Reason 5: Longitudinal studies
Archiving, publishing and preserving well-documented data yields improved opportunities for longitudinal studies. As data formats, data structures, and data models evolve, scientists will need to access historical data and understand the assumptions so that meaningful scientific comparisons can be conducted. Community standards will help ensure long-term consistency of data representation.
Reason 6: Re-use
Open data enables scientists to re-use or repurpose data for new investigations, reducing redundant data collection and enabling more science to be done.
Reason 7: Planning
Open data policies enable collaborative planning of data collection and publishing efforts to serve multiple defined and yet-to-be-defined uses.
Reason 8: Return on investment
With open data policies, institutions and society overall will see greater return on their investment in research.
Reason 9: Due diligence
Open data policies will help research funding institutions perform due diligence and policy development.
Reason 10: Maximizing value
The value of data increases with the number of potential users*. This benefits science in a general way. It also creates opportunities for businesses that will collect, curate (document, archive, host, catalog, publish), and add value to data.

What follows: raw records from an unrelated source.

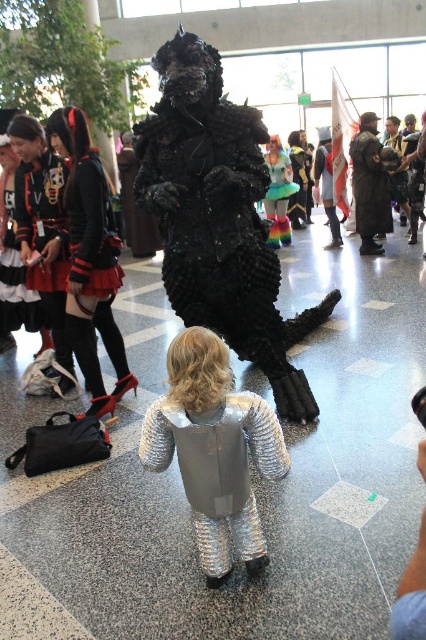
You are an event organizer at the convention. You need to arrange a photo shoot where the velvet black dress at left and the shiny silver armor at center will be featured. Considering their sizes, which one should be placed in the foreground to make them both visible in the photo?

The velvet black dress at left is taller than the shiny silver armor at center, so placing the shorter shiny silver armor at center in the foreground would allow both to be visible in the photo.

You are a photographer at the event and want to capture a photo that includes both the velvet black dress at left and the shiny teal figurine at center. Based on their positions, which object should you ensure is in the lower part of the frame?

The velvet black dress at left should be placed in the lower part of the frame since it is located below the shiny teal figurine at center.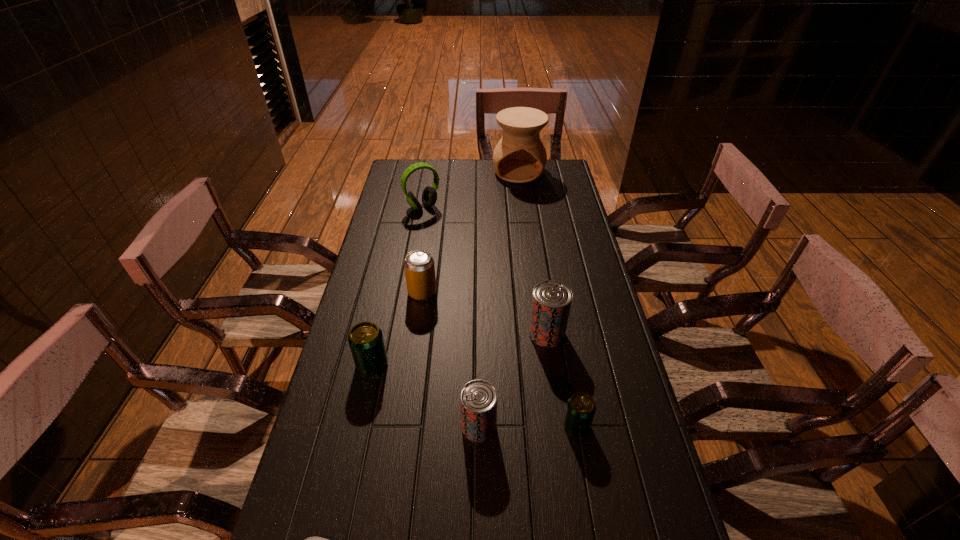
Locate an element on the screen. vacant space that satisfies the following two spatial constraints: 1. on the back side of the third nearest beer can; 2. on the left side of the farthest beer can is located at coordinates (379, 334).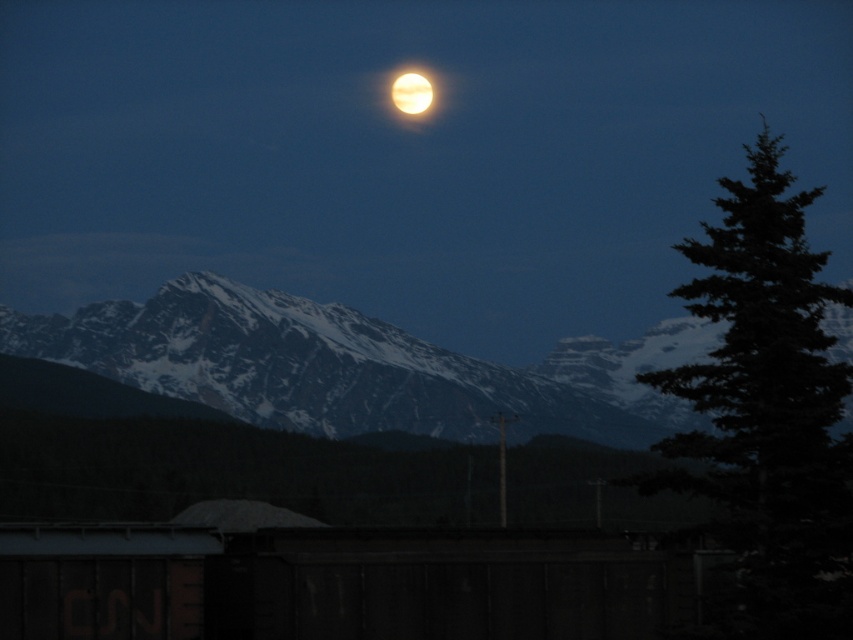
Can you confirm if green textured tree at right is wider than bright yellowish-white moon at upper center?

Yes.

Is green textured tree at right below bright yellowish-white moon at upper center?

Yes.

Is point (849, 369) farther from viewer compared to point (393, 76)?

No.

Find the location of a particular element. green textured tree at right is located at coordinates (766, 412).

Who is lower down, bright yellowish-white moon at upper center or bright yellow moon at upper center?

bright yellow moon at upper center is below.

Can you confirm if bright yellowish-white moon at upper center is bigger than bright yellow moon at upper center?

Yes, bright yellowish-white moon at upper center is bigger than bright yellow moon at upper center.

Where is `bright yellowish-white moon at upper center`? The image size is (853, 640). bright yellowish-white moon at upper center is located at coordinates click(413, 93).

Between point (363, 394) and point (811, 616), which one is positioned in front?

Point (811, 616) is in front.

Is snowy rock mountain range at center to the left of green textured tree at right from the viewer's perspective?

Yes, snowy rock mountain range at center is to the left of green textured tree at right.

Is point (614, 378) positioned after point (763, 186)?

Similar to Metcalf’s law: “The value of a telecommunications network is proportional to the square of the number of connected users of the system.”
Reason 11: Data Discoverability
Open data is discoverable data. Data are not efficiently discovered through literature searches. Searches of data registered using ISO-standard XML-encoded metadata can be efficient and fine-grained.
Reason 12: Data Exploration
Robust data descriptions and quick access to data will enable more frequent and rapid exploration of data – [“natural experiments”]((http://en.wikipedia.org/wiki/Natural_experiment) – to explore hypothetical spatial relationships and to discover unexpected spatial relationships.
Reason 13: Data Fusion
Open data improves the ability to “fuse” in-situ measurements with data from scanning sensors. This bridges the divide between communities using unmediated raw spatial-temporal data and communities using spatial-temporal data that is the result of a complex processing chain.
(From Simon Cox)
Reason 14: Service chaining
Open data (and open online processing services) will improve scientists’ ability to “chain” Web services for data reduction, analysis and modeling.
Reason 15: Pace of science
Open data enables an accelerated pace of scientific discovery, as automation and improved institutional arrangements give researchers more time for field work, study and communication.
“Changes to the Earth that used to take 10,000 years now take three, one reason we need real-time science. … Governances must be able to see and act upon key intervention points.” Brian Walker, Program Director Resilience Alliance and a scientist with the CSIRO, Australia
Reason 16: Citizen science & PR
Open science will help Science win the hearts and minds of the non-scientific public, because it will make science more believable and it will help engage amateur scientists – citizen scientists – who contribute to science and help promote science. It will also increase the quality and quantity of amateur scientists’ contributions.
Reason 17: Forward compatibility
Open Science improves the ability to adopt and utilize new/better data storage, format, discovery, and transmission technologies as they become available.
(Offered to OGC’s David Arctur for this list on 6 January 2010 by Sharon LeDuc, Chief of Staff, NOAA’s National Climatic Data Center, Asheville, North Carolina, USA.)
(Another reason – cross-checking for sensor accuracy — occurred to me while writing this post.)